Firing a coach who was popular with a large sect of the Warriors' fan base after two straight playoff appearances isn't a decision many used to living in the basement would make. They'd be happy with a moderate improvement, seeing additional playoff income as a bonus. But Lacob and the Warriors weighed the risk and saw a team whose potential wasn't being actualized, a good defensive team with a mediocre offensive game plan and a coach who didn't want to do the preparation work and often butted heads with ownership.

Kerr arrived, Curry took off and the titles rolled in. The Warriors transformed the way basketball was played. The NBA had been shifting toward smaller lineups and a focus on 3-point shooting for a few years -- look at how the 2014 San Antonio Spurs dismantled the Miami Heat -- but the Warriors took that to 11 and injected steroids into it. Their death lineup became the envy of the NBA. They made traditional centers go the way of the dinosaurs.

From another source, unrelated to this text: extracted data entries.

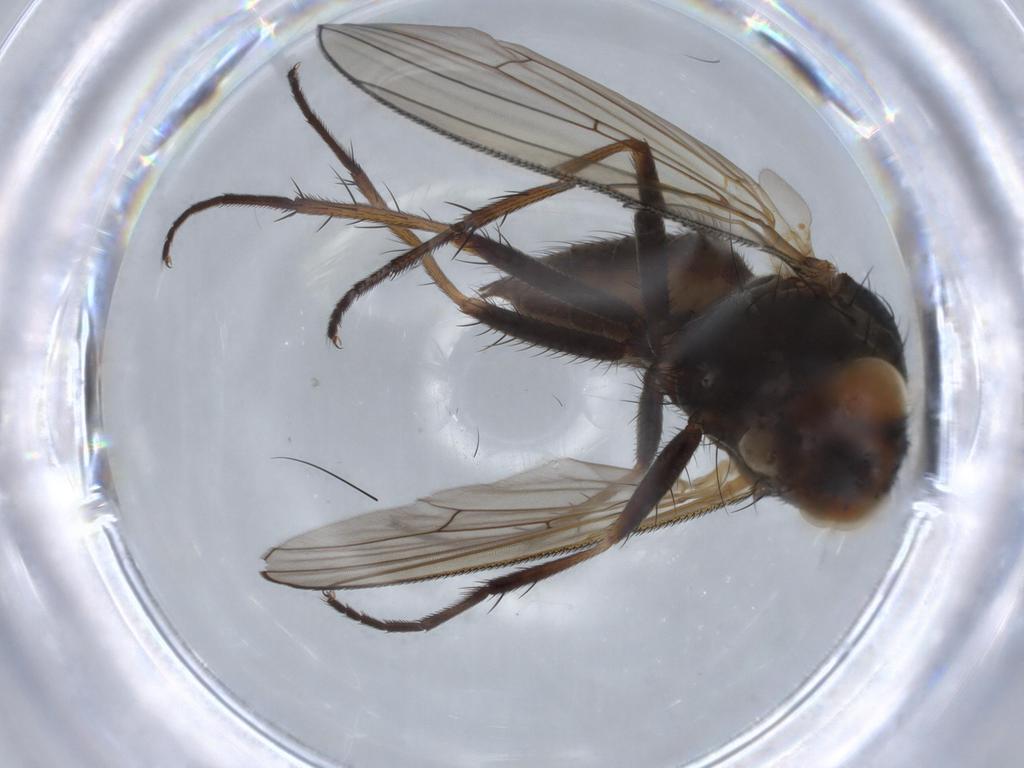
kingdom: Animalia
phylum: Arthropoda
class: Insecta
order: Diptera
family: Anthomyiidae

The keys were handed to Curry and Kerr and the former paupers of the NBA shot past everyone.

That was before Kevin Durant came and left. Before the construction on the Chase Center was completed.

Lacob had planned everything out. They invested around $1.5 billion in the construction of the Chase Center believing the income it generated would offset the luxury tax bill he was willing to pay to keep the greatest show on hardwood going.

When Lacob uttered his now infamous light-years comment he knew the Warriors, who were about to cap off the best regular season in history, were set up financially to add Durant, should the star want to come. And if Durant went elsewhere or stayed in Oklahoma City, no one could stand in the Warriors' way from league domination. It would take a Herculean effort from LeBron James to steal the 2016 title from the Warriors, and all that did was put Durant and in blue and gold.

Once again, Lacob couldn't foresee that. He's not Nostradamus. But from the time he took over, he has run the Warriors like they were an elite franchise before they actually became that. He surrounded himself with smart, forward-thinking people who had a clear vision for greatness, and how a team known as a laughingstock could turn the league on its head.

It took risk, guts, vision and a little bit of luck. That undoubtedly was baked into the recipe to create the jewel of the NBA.

[RELATED: How Kerr, Warriors are using long offseason to restart dynasty]

Empires rise, decay and collapse. Then they are rebuilt.

The Warriors entered Chase Center this season without Durant, who left for the Brooklyn Nets, and without Thompson, who spent the season rehabbing a torn ACL. They didn't look light years ahead in going 15-50 without Durant, Thompson and Curry -- who only played five games.

But the Warriors surely aren't entering the offseason without a plan to jump back into hyperspace at the start of next season.

Lacob ruffled the feathers of those who were struggling to get off the ground while the Warriors took their place in the pantheon of NBA greats. But the truth hurts. He paid $450 million for a franchise that now is valued at $4.3 billion.

The plan was executed flawlessly, with Curry and Kerr taking the Warriors from the depths of NBA hell to model franchise status. The rest of the NBA still has a lot of catching up to do.